I guess we must consider what can go in an immutable storage and what must not.


There is a data expiration and also logical deletion feature for exactly this use case.


Data expiration is easy enough if the expiry is a fixed term, you just 'chop off' a chunk of the internal DAG. But how would you implement 'logical deletion' under these circumstances?

To achieve "client does not need to trust the database engine", it would need to be possible for the client to independently walk the history of the database and verify that neither its mutations nor its order has been tampered with. For that, the actual data needs to somehow be taken into account in the signature, commit hash, whatever.

So when you logically delete data, how are you _not_ breaking that hash chain? The original data that produced a signature/hash is no longer available, and therefore not verifiable anymore. This means that the relevant commit cannot be trusted, and therefore neither can anything that comes before it.

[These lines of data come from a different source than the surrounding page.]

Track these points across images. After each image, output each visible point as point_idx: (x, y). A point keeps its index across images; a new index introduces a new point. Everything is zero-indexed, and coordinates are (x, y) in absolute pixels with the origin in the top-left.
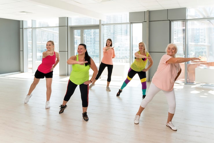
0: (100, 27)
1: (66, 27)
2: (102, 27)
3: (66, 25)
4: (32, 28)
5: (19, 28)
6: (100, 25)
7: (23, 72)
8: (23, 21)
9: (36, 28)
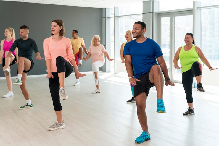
0: (194, 12)
1: (151, 14)
2: (197, 12)
3: (151, 11)
4: (114, 17)
5: (102, 18)
6: (194, 10)
7: (105, 71)
8: (105, 8)
9: (119, 17)
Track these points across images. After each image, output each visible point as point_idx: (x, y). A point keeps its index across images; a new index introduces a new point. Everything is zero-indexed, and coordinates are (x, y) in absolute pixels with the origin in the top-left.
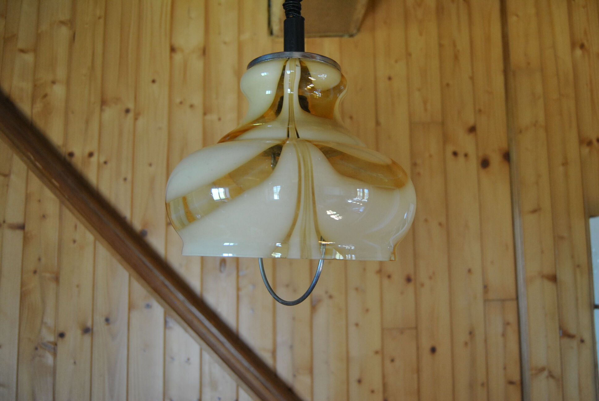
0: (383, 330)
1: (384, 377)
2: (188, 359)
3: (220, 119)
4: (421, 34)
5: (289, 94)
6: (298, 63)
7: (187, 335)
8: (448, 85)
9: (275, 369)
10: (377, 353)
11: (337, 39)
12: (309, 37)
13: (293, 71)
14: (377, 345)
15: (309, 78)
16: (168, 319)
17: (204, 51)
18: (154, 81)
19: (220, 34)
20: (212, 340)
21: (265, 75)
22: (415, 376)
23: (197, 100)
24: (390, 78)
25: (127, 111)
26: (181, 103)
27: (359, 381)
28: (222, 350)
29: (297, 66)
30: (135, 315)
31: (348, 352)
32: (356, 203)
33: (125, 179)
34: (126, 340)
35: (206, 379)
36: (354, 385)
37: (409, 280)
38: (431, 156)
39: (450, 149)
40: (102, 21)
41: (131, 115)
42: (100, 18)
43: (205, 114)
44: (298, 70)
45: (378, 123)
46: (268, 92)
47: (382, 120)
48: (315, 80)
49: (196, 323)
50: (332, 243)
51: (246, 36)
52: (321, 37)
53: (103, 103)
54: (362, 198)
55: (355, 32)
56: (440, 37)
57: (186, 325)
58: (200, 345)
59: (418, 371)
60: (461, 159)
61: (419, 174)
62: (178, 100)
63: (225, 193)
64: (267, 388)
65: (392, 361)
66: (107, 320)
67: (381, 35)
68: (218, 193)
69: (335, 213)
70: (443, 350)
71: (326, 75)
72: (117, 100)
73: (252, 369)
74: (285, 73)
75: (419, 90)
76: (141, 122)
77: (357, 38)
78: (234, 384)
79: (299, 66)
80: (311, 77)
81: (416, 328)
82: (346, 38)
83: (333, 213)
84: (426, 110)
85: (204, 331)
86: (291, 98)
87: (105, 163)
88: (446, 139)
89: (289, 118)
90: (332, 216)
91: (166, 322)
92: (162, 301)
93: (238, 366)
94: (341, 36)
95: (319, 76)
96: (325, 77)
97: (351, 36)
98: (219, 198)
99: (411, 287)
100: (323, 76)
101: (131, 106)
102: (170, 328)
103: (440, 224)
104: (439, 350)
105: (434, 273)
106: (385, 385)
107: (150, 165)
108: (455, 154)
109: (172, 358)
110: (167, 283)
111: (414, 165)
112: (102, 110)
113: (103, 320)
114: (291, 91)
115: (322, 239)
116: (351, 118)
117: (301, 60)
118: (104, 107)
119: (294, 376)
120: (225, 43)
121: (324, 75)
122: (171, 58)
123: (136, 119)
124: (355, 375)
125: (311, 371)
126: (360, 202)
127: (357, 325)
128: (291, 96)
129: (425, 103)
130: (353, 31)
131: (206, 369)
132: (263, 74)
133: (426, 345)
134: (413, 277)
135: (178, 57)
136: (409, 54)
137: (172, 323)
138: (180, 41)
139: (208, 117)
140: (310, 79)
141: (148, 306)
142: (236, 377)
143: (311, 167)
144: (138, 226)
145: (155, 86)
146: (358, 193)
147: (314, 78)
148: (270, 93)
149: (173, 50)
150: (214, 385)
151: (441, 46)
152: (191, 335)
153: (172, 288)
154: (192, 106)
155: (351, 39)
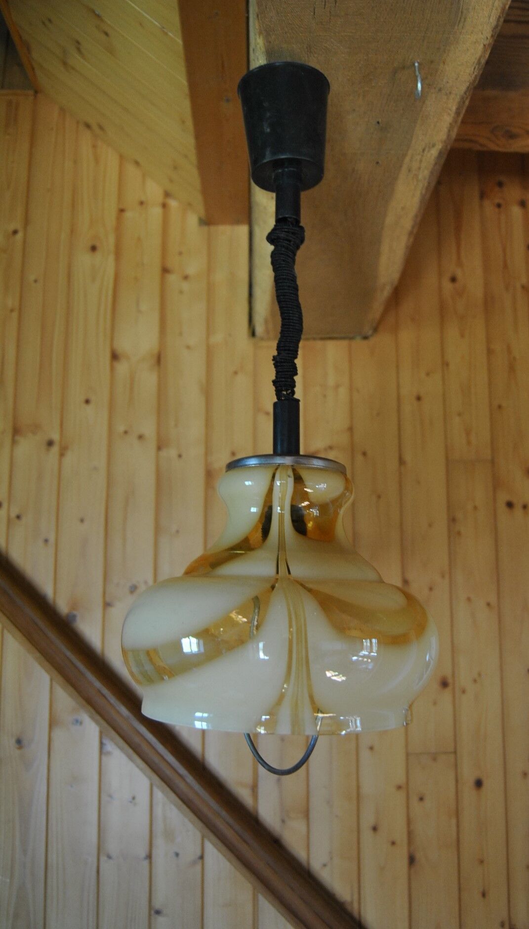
0: (408, 755)
1: (409, 822)
2: (134, 798)
3: (180, 456)
4: (462, 336)
5: (279, 513)
6: (290, 473)
7: (131, 764)
8: (500, 407)
9: (257, 812)
10: (399, 787)
11: (344, 343)
12: (307, 339)
13: (284, 482)
14: (401, 778)
15: (305, 489)
16: (104, 741)
17: (159, 360)
18: (87, 402)
19: (181, 334)
20: (168, 772)
21: (250, 485)
22: (454, 821)
23: (149, 428)
24: (419, 398)
25: (50, 443)
26: (126, 432)
27: (375, 829)
28: (182, 786)
29: (289, 476)
30: (58, 734)
31: (358, 787)
32: (363, 660)
33: (46, 541)
34: (46, 771)
35: (159, 827)
36: (367, 835)
37: (444, 684)
38: (475, 508)
39: (503, 497)
40: (15, 315)
41: (55, 449)
42: (12, 311)
43: (159, 448)
44: (291, 481)
45: (402, 462)
46: (253, 510)
47: (408, 457)
48: (312, 491)
49: (145, 747)
50: (331, 715)
51: (218, 338)
52: (322, 339)
53: (16, 431)
54: (369, 651)
55: (370, 332)
56: (489, 340)
57: (130, 751)
58: (150, 779)
59: (457, 814)
60: (518, 511)
61: (459, 533)
62: (121, 428)
63: (198, 644)
64: (245, 841)
65: (421, 799)
66: (19, 742)
67: (406, 336)
68: (190, 645)
69: (337, 673)
70: (493, 785)
71: (326, 485)
72: (36, 428)
73: (224, 813)
74: (275, 484)
75: (459, 415)
76: (70, 459)
77: (373, 340)
78: (199, 835)
79: (291, 477)
80: (306, 488)
81: (455, 752)
82: (358, 343)
83: (333, 674)
84: (469, 443)
85: (156, 759)
86: (282, 519)
87: (18, 517)
88: (497, 484)
89: (279, 544)
90: (334, 678)
91: (102, 744)
92: (98, 718)
93: (205, 810)
94: (351, 339)
95: (317, 487)
96: (325, 487)
97: (366, 338)
98: (190, 651)
99: (447, 695)
100: (323, 486)
101: (56, 437)
102: (109, 753)
103: (488, 604)
104: (486, 783)
105: (480, 675)
106: (410, 834)
107: (82, 521)
108: (510, 505)
109: (110, 796)
110: (105, 691)
111: (453, 520)
112: (14, 442)
113: (13, 741)
114: (281, 510)
115: (319, 711)
116: (364, 454)
117: (295, 467)
118: (17, 438)
119: (283, 821)
120: (188, 347)
121: (323, 484)
122: (112, 369)
123: (62, 455)
124: (368, 819)
125: (307, 814)
126: (368, 657)
127: (371, 748)
128: (282, 516)
129: (468, 433)
130: (368, 330)
131: (159, 811)
132: (247, 483)
133: (468, 776)
134: (450, 681)
135: (122, 368)
136: (445, 364)
137: (110, 746)
138: (124, 344)
139: (164, 453)
140: (306, 491)
141: (78, 722)
142: (201, 824)
143: (305, 621)
144: (63, 607)
145: (89, 409)
146: (365, 644)
147: (310, 489)
148: (255, 511)
149: (115, 357)
150: (169, 835)
151: (490, 352)
152: (138, 766)
153: (113, 699)
154: (141, 437)
155: (365, 342)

Or are you just trusting that any 'redacted' commit is valid without actually verifying its hash? In that case you'd be compromising the trustless nature, because the database engine could autonomously decide to redact a commit.


When is Money Laundering not a GDPR right to be forgotten, or is the level of surveillance too great?

Generally HW is the main factor with performance, then quality of coding and functionality that exists. For example in MS SQL BulkInsert is fastest ie importing from a txt/csv file then batch inserts then single record inserts.

Now the next factor is how many records need to be inserted?

Companies like Experian have been using a custom ISAM (dbase/clipper type) database where Mon-Sat users can read the data and all data is updated on Sunday.

It was the only way to serve a country wide levels of users with 90's HW.

It also meant the speed gains were found by doing stuff in RAM then writing out data in a serial manner to disk.

Things havent changed that much in 30 years, RDBMS systems are just another layer between HW and the end users app!


You should be storing potentially GDPR-covered data encrypted with entity specific keys, which are destroyed when necessary.


Right, regardless of the storage, but in the research computing circles I see, it's just not done. The promises of "data destruction" that get demanded are basically accompanied by fingers crossed behind the back (is that an international thing to "cover" for lying?) considering the filesystem and backup mechanisms etc.